Le dernier texte de Thierry Lévy

Publié le par Europe 1

Le dernier texte de Thierry Lévy

Le grand avocat pénaliste Thierry Lévy est mort lundi. Dans un livre collectif sur Qu'est-ce que la gauche? (qui vient de sortir chez Fayard), il livre sa vision de la gauche. Le JDD publie cet ultime texte. 

Le pénaliste Thierry Lévy est mort lundi

Le pénaliste Thierry Lévy est mort lundi

"Aucune puissance ne peut empêcher l’esprit humain de croire qu’il est capable de franchir les limites de la réalité. En politique, la gauche est le nom que l’on donne à la conviction que tout est possible, que nous naissons avec les mêmes droits et que tous les hommes se valent. Cette pensée nous est si familière, nous y sommes tellement attachés, tant de gens que nous admirons lui ont sacrifié leur bien-être et leur vie que nous oublions qu’elle a fait son apparition à une époque récente et qu’elle est loin d’être partagée. Cette pensée, qui se voulait universelle, a soulevé autant d’enthousiasme que de perplexité. Les nations qui adoptaient les principes révolutionnaires que la France exportait au fil de son épée étaient-elles libérées ou conquises?

Les membres du peuple déclaré souverain jouissaient-ils de la liberté et de l’égalité proclamées par leurs élus? Derrière la lumière de l’universel qui imposait sa loi, le singulier n’était-il pas étouffé dans l’ombre? Défendant des valeurs qu’elle érigeait en règles de simple humanité, la gauche s’exposait à trahir les causes les plus saintes, ce qu’elle ne manqua pas de faire en passant de l’idée à l’action, de l’opposition au pouvoir. La droite, qui se flattait de n’avoir affaire qu’au réel, ne prenait pas ce risque. Elle ne prétendait pas faire le bonheur des hommes, mais leur garantir la sécurité au détriment d’une liberté qu’il est plus aimable de chérir en puissance qu’en acte.

"La gauche, au gouvernement, a renoncé à tous ses principes"

En moins de deux siècles, la République l’a emporté sur la monarchie, mais la gauche, au gouvernement, a renoncé à tous ses principes. La Révolution a sombré dans la Terreur, le communisme dans le totalitarisme et l’anarchie dans le syndicalisme. Enrichies par le travail, l’industrie et les progrès techniques, les nations démocratiques, sorties victorieuses des grands carnages du 20e siècle, sont parvenues à masquer les inégalités sous l’augmentation du niveau de vie. Cette période a pris fin et la gauche se regarde mourir. En France, son agonie ne date pas d’hier. Elle s’est poursuivie sans discontinuer depuis 1983, deux ans après l’arrivée des socialistes au pouvoir.

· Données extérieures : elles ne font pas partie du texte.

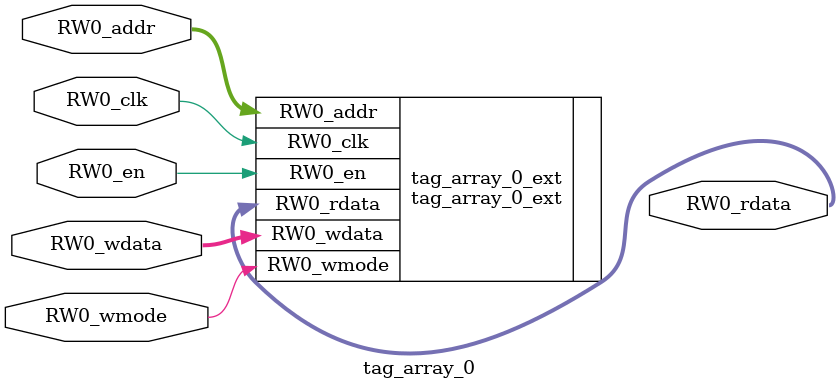
<source format=sv>
`ifndef RANDOMIZE
  `ifdef RANDOMIZE_REG_INIT
    `define RANDOMIZE
  `endif // RANDOMIZE_REG_INIT
`endif // not def RANDOMIZE
`ifndef RANDOMIZE
  `ifdef RANDOMIZE_MEM_INIT
    `define RANDOMIZE
  `endif // RANDOMIZE_MEM_INIT
`endif // not def RANDOMIZE

`ifndef RANDOM
  `define RANDOM $random
`endif // not def RANDOM

// Users can define 'PRINTF_COND' to add an extra gate to prints.
`ifndef PRINTF_COND_
  `ifdef PRINTF_COND
    `define PRINTF_COND_ (`PRINTF_COND)
  `else  // PRINTF_COND
    `define PRINTF_COND_ 1
  `endif // PRINTF_COND
`endif // not def PRINTF_COND_

// Users can define 'ASSERT_VERBOSE_COND' to add an extra gate to assert error printing.
`ifndef ASSERT_VERBOSE_COND_
  `ifdef ASSERT_VERBOSE_COND
    `define ASSERT_VERBOSE_COND_ (`ASSERT_VERBOSE_COND)
  `else  // ASSERT_VERBOSE_COND
    `define ASSERT_VERBOSE_COND_ 1
  `endif // ASSERT_VERBOSE_COND
`endif // not def ASSERT_VERBOSE_COND_

// Users can define 'STOP_COND' to add an extra gate to stop conditions.
`ifndef STOP_COND_
  `ifdef STOP_COND
    `define STOP_COND_ (`STOP_COND)
  `else  // STOP_COND
    `define STOP_COND_ 1
  `endif // STOP_COND
`endif // not def STOP_COND_

// Users can define INIT_RANDOM as general code that gets injected into the
// initializer block for modules with registers.
`ifndef INIT_RANDOM
  `define INIT_RANDOM
`endif // not def INIT_RANDOM

// If using random initialization, you can also define RANDOMIZE_DELAY to
// customize the delay used, otherwise 0.002 is used.
`ifndef RANDOMIZE_DELAY
  `define RANDOMIZE_DELAY 0.002
`endif // not def RANDOMIZE_DELAY

// Define INIT_RANDOM_PROLOG_ for use in our modules below.
`ifndef INIT_RANDOM_PROLOG_
  `ifdef RANDOMIZE
    `ifdef VERILATOR
      `define INIT_RANDOM_PROLOG_ `INIT_RANDOM
    `else  // VERILATOR
      `define INIT_RANDOM_PROLOG_ `INIT_RANDOM #`RANDOMIZE_DELAY begin end
    `endif // VERILATOR
  `else  // RANDOMIZE
    `define INIT_RANDOM_PROLOG_
  `endif // RANDOMIZE
`endif // not def INIT_RANDOM_PROLOG_

module tag_array_0(	// @[DescribedSRAM.scala:17:26]
  input  [5:0]  RW0_addr,
  input         RW0_en,
                RW0_clk,
                RW0_wmode,
  input  [21:0] RW0_wdata,
  output [21:0] RW0_rdata
);

  tag_array_0_ext tag_array_0_ext (	// @[DescribedSRAM.scala:17:26]
    .RW0_addr  (RW0_addr),
    .RW0_en    (RW0_en),
    .RW0_clk   (RW0_clk),
    .RW0_wmode (RW0_wmode),
    .RW0_wdata (RW0_wdata),
    .RW0_rdata (RW0_rdata)
  );
endmodule


</source>
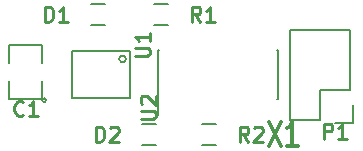
<source format=gto>
G04 #@! TF.FileFunction,Legend,Top*
%FSLAX46Y46*%
G04 Gerber Fmt 4.6, Leading zero omitted, Abs format (unit mm)*
G04 Created by KiCad (PCBNEW (after 2015-mar-04 BZR unknown)-product) date 9/2/2016 2:53:59 PM*
%MOMM*%
G01*
G04 APERTURE LIST*
%ADD10C,0.150000*%
%ADD11C,0.304800*%
%ADD12C,0.127000*%
%ADD13C,0.254000*%
G04 APERTURE END LIST*
D10*
D11*
X171740285Y-106075238D02*
X172756285Y-108107238D01*
X172756285Y-106075238D02*
X171740285Y-108107238D01*
X174135143Y-108107238D02*
X173264286Y-108107238D01*
X173699714Y-108107238D02*
X173699714Y-106075238D01*
X173554571Y-106365524D01*
X173409429Y-106559048D01*
X173264286Y-106655810D01*
D12*
X152833605Y-104267000D02*
G75*
G03X152833605Y-104267000I-179605J0D01*
G01*
X149733000Y-102616000D02*
X149733000Y-104140000D01*
X149733000Y-104140000D02*
X152527000Y-104140000D01*
X152527000Y-104140000D02*
X152527000Y-102616000D01*
X152527000Y-101092000D02*
X152527000Y-99568000D01*
X152527000Y-99568000D02*
X149733000Y-99568000D01*
X149733000Y-99568000D02*
X149733000Y-101092000D01*
X159956500Y-100139500D02*
X155003500Y-100139500D01*
X155003500Y-100139500D02*
X155003500Y-104076500D01*
X155003500Y-104076500D02*
X159956500Y-104076500D01*
X159956500Y-104076500D02*
X159956500Y-100139500D01*
X159605481Y-100774500D02*
G75*
G03X159605481Y-100774500I-283981J0D01*
G01*
D10*
X162311000Y-104183000D02*
X162336000Y-104183000D01*
X162311000Y-100033000D02*
X162416000Y-100033000D01*
X172461000Y-100033000D02*
X172356000Y-100033000D01*
X172461000Y-104183000D02*
X172356000Y-104183000D01*
X162311000Y-104183000D02*
X162311000Y-100033000D01*
X172461000Y-104183000D02*
X172461000Y-100033000D01*
X162336000Y-104183000D02*
X162336000Y-105558000D01*
X157826000Y-97903000D02*
X156626000Y-97903000D01*
X156626000Y-96153000D02*
X157826000Y-96153000D01*
X162144000Y-108063000D02*
X160944000Y-108063000D01*
X160944000Y-106313000D02*
X162144000Y-106313000D01*
X178562000Y-103378000D02*
X178562000Y-98298000D01*
X178842000Y-106198000D02*
X177292000Y-106198000D01*
X176022000Y-105918000D02*
X176022000Y-103378000D01*
X176022000Y-103378000D02*
X178562000Y-103378000D01*
X178562000Y-98298000D02*
X173482000Y-98298000D01*
X173482000Y-98298000D02*
X173482000Y-103378000D01*
X178842000Y-106198000D02*
X178842000Y-104648000D01*
X173482000Y-105918000D02*
X176022000Y-105918000D01*
X173482000Y-103378000D02*
X173482000Y-105918000D01*
X161960000Y-96153000D02*
X163160000Y-96153000D01*
X163160000Y-97903000D02*
X161960000Y-97903000D01*
X166024000Y-106313000D02*
X167224000Y-106313000D01*
X167224000Y-108063000D02*
X166024000Y-108063000D01*
D13*
X150918333Y-105482571D02*
X150857857Y-105543048D01*
X150676428Y-105603524D01*
X150555476Y-105603524D01*
X150374048Y-105543048D01*
X150253095Y-105422095D01*
X150192619Y-105301143D01*
X150132143Y-105059238D01*
X150132143Y-104877810D01*
X150192619Y-104635905D01*
X150253095Y-104514952D01*
X150374048Y-104394000D01*
X150555476Y-104333524D01*
X150676428Y-104333524D01*
X150857857Y-104394000D01*
X150918333Y-104454476D01*
X152127857Y-105603524D02*
X151402143Y-105603524D01*
X151765000Y-105603524D02*
X151765000Y-104333524D01*
X151644048Y-104514952D01*
X151523095Y-104635905D01*
X151402143Y-104696381D01*
X160340524Y-100535619D02*
X161368619Y-100535619D01*
X161489571Y-100475143D01*
X161550048Y-100414667D01*
X161610524Y-100293714D01*
X161610524Y-100051810D01*
X161550048Y-99930857D01*
X161489571Y-99870381D01*
X161368619Y-99809905D01*
X160340524Y-99809905D01*
X161610524Y-98539905D02*
X161610524Y-99265619D01*
X161610524Y-98902762D02*
X160340524Y-98902762D01*
X160521952Y-99023714D01*
X160642905Y-99144667D01*
X160703381Y-99265619D01*
X160848524Y-105869619D02*
X161876619Y-105869619D01*
X161997571Y-105809143D01*
X162058048Y-105748667D01*
X162118524Y-105627714D01*
X162118524Y-105385810D01*
X162058048Y-105264857D01*
X161997571Y-105204381D01*
X161876619Y-105143905D01*
X160848524Y-105143905D01*
X160969476Y-104599619D02*
X160909000Y-104539143D01*
X160848524Y-104418191D01*
X160848524Y-104115810D01*
X160909000Y-103994857D01*
X160969476Y-103934381D01*
X161090429Y-103873905D01*
X161211381Y-103873905D01*
X161392810Y-103934381D01*
X162118524Y-104660095D01*
X162118524Y-103873905D01*
X152732619Y-97602524D02*
X152732619Y-96332524D01*
X153035000Y-96332524D01*
X153216428Y-96393000D01*
X153337381Y-96513952D01*
X153397857Y-96634905D01*
X153458333Y-96876810D01*
X153458333Y-97058238D01*
X153397857Y-97300143D01*
X153337381Y-97421095D01*
X153216428Y-97542048D01*
X153035000Y-97602524D01*
X152732619Y-97602524D01*
X154667857Y-97602524D02*
X153942143Y-97602524D01*
X154305000Y-97602524D02*
X154305000Y-96332524D01*
X154184048Y-96513952D01*
X154063095Y-96634905D01*
X153942143Y-96695381D01*
X157050619Y-107762524D02*
X157050619Y-106492524D01*
X157353000Y-106492524D01*
X157534428Y-106553000D01*
X157655381Y-106673952D01*
X157715857Y-106794905D01*
X157776333Y-107036810D01*
X157776333Y-107218238D01*
X157715857Y-107460143D01*
X157655381Y-107581095D01*
X157534428Y-107702048D01*
X157353000Y-107762524D01*
X157050619Y-107762524D01*
X158260143Y-106613476D02*
X158320619Y-106553000D01*
X158441571Y-106492524D01*
X158743952Y-106492524D01*
X158864905Y-106553000D01*
X158925381Y-106613476D01*
X158985857Y-106734429D01*
X158985857Y-106855381D01*
X158925381Y-107036810D01*
X158199667Y-107762524D01*
X158985857Y-107762524D01*
X176354619Y-107508524D02*
X176354619Y-106238524D01*
X176838428Y-106238524D01*
X176959381Y-106299000D01*
X177019857Y-106359476D01*
X177080333Y-106480429D01*
X177080333Y-106661857D01*
X177019857Y-106782810D01*
X176959381Y-106843286D01*
X176838428Y-106903762D01*
X176354619Y-106903762D01*
X178289857Y-107508524D02*
X177564143Y-107508524D01*
X177927000Y-107508524D02*
X177927000Y-106238524D01*
X177806048Y-106419952D01*
X177685095Y-106540905D01*
X177564143Y-106601381D01*
X165904333Y-97602524D02*
X165481000Y-96997762D01*
X165178619Y-97602524D02*
X165178619Y-96332524D01*
X165662428Y-96332524D01*
X165783381Y-96393000D01*
X165843857Y-96453476D01*
X165904333Y-96574429D01*
X165904333Y-96755857D01*
X165843857Y-96876810D01*
X165783381Y-96937286D01*
X165662428Y-96997762D01*
X165178619Y-96997762D01*
X167113857Y-97602524D02*
X166388143Y-97602524D01*
X166751000Y-97602524D02*
X166751000Y-96332524D01*
X166630048Y-96513952D01*
X166509095Y-96634905D01*
X166388143Y-96695381D01*
X169968333Y-107762524D02*
X169545000Y-107157762D01*
X169242619Y-107762524D02*
X169242619Y-106492524D01*
X169726428Y-106492524D01*
X169847381Y-106553000D01*
X169907857Y-106613476D01*
X169968333Y-106734429D01*
X169968333Y-106915857D01*
X169907857Y-107036810D01*
X169847381Y-107097286D01*
X169726428Y-107157762D01*
X169242619Y-107157762D01*
X170452143Y-106613476D02*
X170512619Y-106553000D01*
X170633571Y-106492524D01*
X170935952Y-106492524D01*
X171056905Y-106553000D01*
X171117381Y-106613476D01*
X171177857Y-106734429D01*
X171177857Y-106855381D01*
X171117381Y-107036810D01*
X170391667Y-107762524D01*
X171177857Y-107762524D01*
M02*

</source>
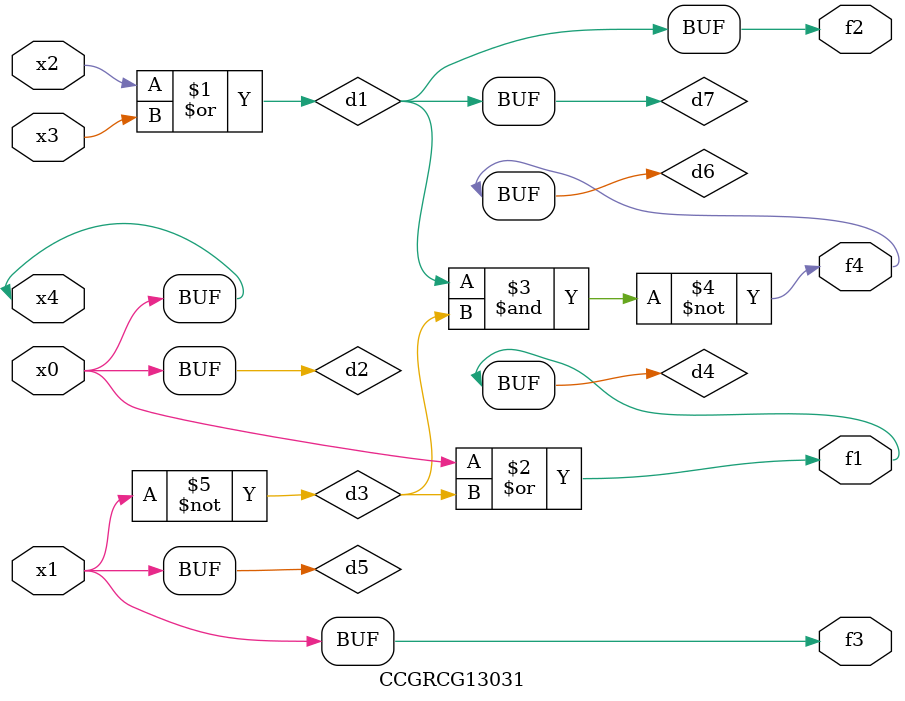
<source format=v>
module CCGRCG13031(
	input x0, x1, x2, x3, x4,
	output f1, f2, f3, f4
);

	wire d1, d2, d3, d4, d5, d6, d7;

	or (d1, x2, x3);
	buf (d2, x0, x4);
	not (d3, x1);
	or (d4, d2, d3);
	not (d5, d3);
	nand (d6, d1, d3);
	or (d7, d1);
	assign f1 = d4;
	assign f2 = d7;
	assign f3 = d5;
	assign f4 = d6;
endmodule

</source>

Aujourd’hui, elle n’est plus qu’archaïque avec Mélenchon, incantatoire avec Montebourg et ubuesque avec Valls. Depuis 2012, elle a fait la politique économique de la droite en mou et sa politique sécuritaire en dur. Pour lutter contre les tendances centrifuges des forces vives, elle continue d’agiter le grelot de valeurs qu’elle a vidées de leur substance ; au 19e siècle, en laissant détruire la Commune dont elle vient cependant de "réhabiliter" les combattants, en éclairant de ses lumières l’Afrique dont elle raflait les richesses ; en 1914, en livrant à la voracité de la nation des millions de conscrits hébétés ; au lendemain de la Seconde Guerre mondiale, en perpétuant une sanglante domination coloniale et, dans les années Mitterrand, en anesthésiant les cités avec une panoplie de pacotille contre les ravages du racisme.

Elle laisse désormais le champ libre à la droite, qui n’en espérait pas tant, et à une extrême droite raciste et xénophobe qui se pique d’être le dernier recours des classes populaires. Avant de trahir, la gauche a été trahie par des idées dont elle a fait une religion que les princes de son Église se savaient incapables de pratiquer. Privée du pouvoir pour longtemps, elle aura maintenant le loisir de réfléchir sur la nécessité de l’exercer de façon plus modeste, plus ferme et moins grandiloquente, en évitant de faire prospérer ses propres intérêts au nom de l’humanité. Thierry Lévy est avocat et essayiste. Dernier livre paru : Plutôt la mort que l’injustice : au temps des procès anarchistes, avec Jean-Denis Bredin, Odile Jacob."